Avec une réactualisation des prévisions toutes les six heures, un suivi fin du système a été réalisé jusqu’à son impact sur La Réunion. Ces réactualisations ont permis d'ajuster l’intensité, la chronologie et la trajectoire tout au long de la phase d'approche. En lien avec les prévisions qui confirmaient la menace, le préfet de La Réunion a enclenché successivement l'alerte orange cyclonique le mercredi 26 février à 14 h, et l'alerte rouge cyclonique le jeudi 26 février à 19 h.

Au petit matin du vendredi 28 février, Garance est entré dans une phase d'affaiblissement rapide lors de l'approche finale de La Réunion. Néanmoins, le suivi fin réalisé a permis d'enclencher à bon escient l’alerte violette avec une anticipation suffisante pour permettre la mise en sécurité des secours et forces de l'ordre avant l’arrivée des rafales supérieures à 200 km/h.

Garance est-il un cyclone exceptionnel ?

Garance a abordé La Réunion au stade de cyclone tropical, à la limite du cyclone tropical intense.

En termes d'intensité, Garance est comparable à Firinga, également cyclone tropical au moment de l’impact mais Firinga a surtout marqué le sud de l’île (216 km/h à Saint-Pierre).

Le cyclone en lui-même n'est pas exceptionnel : on observe en moyenne dans l'océan Indien 5 systèmes de ce type par saison.

En revanche, une large partie Nord et Est de l’île n’avait pas connu de vents aussi dévastateurs depuis plus de 50 ans. Les valeurs de vent mesurées aux stations sont pour la plupart du niveau de celles qui avaient été observées lors de cyclones historiques, et certaines n’avaient jamais été enregistrées depuis l'ouverture de la station d'observation.
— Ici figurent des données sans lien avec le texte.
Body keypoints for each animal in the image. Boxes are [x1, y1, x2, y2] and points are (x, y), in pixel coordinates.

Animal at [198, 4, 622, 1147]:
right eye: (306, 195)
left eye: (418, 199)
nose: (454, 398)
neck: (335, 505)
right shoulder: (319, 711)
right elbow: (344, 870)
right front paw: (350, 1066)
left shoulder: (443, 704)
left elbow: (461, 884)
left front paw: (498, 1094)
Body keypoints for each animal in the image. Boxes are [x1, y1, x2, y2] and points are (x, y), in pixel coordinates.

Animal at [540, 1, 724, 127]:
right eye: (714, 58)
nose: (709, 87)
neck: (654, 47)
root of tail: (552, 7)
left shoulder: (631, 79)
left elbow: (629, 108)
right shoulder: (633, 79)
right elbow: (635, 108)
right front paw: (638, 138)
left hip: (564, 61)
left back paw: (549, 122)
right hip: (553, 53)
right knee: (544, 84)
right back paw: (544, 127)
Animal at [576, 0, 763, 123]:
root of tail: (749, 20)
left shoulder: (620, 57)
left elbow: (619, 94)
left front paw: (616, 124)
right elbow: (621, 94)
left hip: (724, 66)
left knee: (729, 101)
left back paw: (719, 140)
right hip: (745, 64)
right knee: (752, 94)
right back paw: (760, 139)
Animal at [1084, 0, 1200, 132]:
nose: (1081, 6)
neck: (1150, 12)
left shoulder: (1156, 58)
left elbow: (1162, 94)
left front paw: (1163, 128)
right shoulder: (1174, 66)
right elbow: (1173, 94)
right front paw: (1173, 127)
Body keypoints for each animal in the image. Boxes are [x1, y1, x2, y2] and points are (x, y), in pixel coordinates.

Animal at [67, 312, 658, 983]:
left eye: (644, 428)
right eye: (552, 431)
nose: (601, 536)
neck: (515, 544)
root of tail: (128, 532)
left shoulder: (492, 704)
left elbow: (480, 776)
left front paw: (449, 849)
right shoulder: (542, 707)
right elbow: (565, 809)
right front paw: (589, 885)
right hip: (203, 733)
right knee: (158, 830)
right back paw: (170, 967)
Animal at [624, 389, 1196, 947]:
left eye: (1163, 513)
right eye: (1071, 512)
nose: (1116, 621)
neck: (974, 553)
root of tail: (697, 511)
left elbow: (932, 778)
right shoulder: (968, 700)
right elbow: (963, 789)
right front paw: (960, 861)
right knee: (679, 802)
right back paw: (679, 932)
De la même manière, les précipitations observées lors du passage du cyclone, en particulier sur les Hauts, le Nord et l’Ouest de l’île sont souvent inédites en termes d'intensité (cumuls sur une durée inférieure à 6 heures).

En lien avec la circulation rapide de Garance sur l’île, les cumuls de précipitations sur des durées plus longues (plus de 24 heures) restent inférieurs à ce qui a pu être observé sur d'autres systèmes.

Le changement climatique a-t-il joué un rôle dans sa trajectoire ou son intensité ?

L’attribution au changement climatique, comme tout événement extrême pris individuellement, ne semble pas avéré au premier abord.

Garance est le 7impact direct du mur de l’œil d'un cyclone tropical sur La Réunion sur les 40 dernières années après Clotilda en 1987, Firinga en 1989, Colina en 1993, Hollanda en 1994, Fakir en 2018, et Belal en 2024.

Cependant, sur le nord et l'ouest de La Réunion, au passage de Garance, les cumuls de pluie sur des pas de temps courts (de quelques minutes à 6 heures) ont été exceptionnels. Les projections climatiques compilées dans le 6rapport du Groupe d'experts intergouvernemental sur l'évolution du climat (Giec) suggèrent une tendance à l'intensification des pluies cycloniques. Les intensités inédites de pluie mesurées pendant Garance nécessiteront donc d'être analysées finement pour répondre avec rigueur aux questionnements en regard du changement climatique.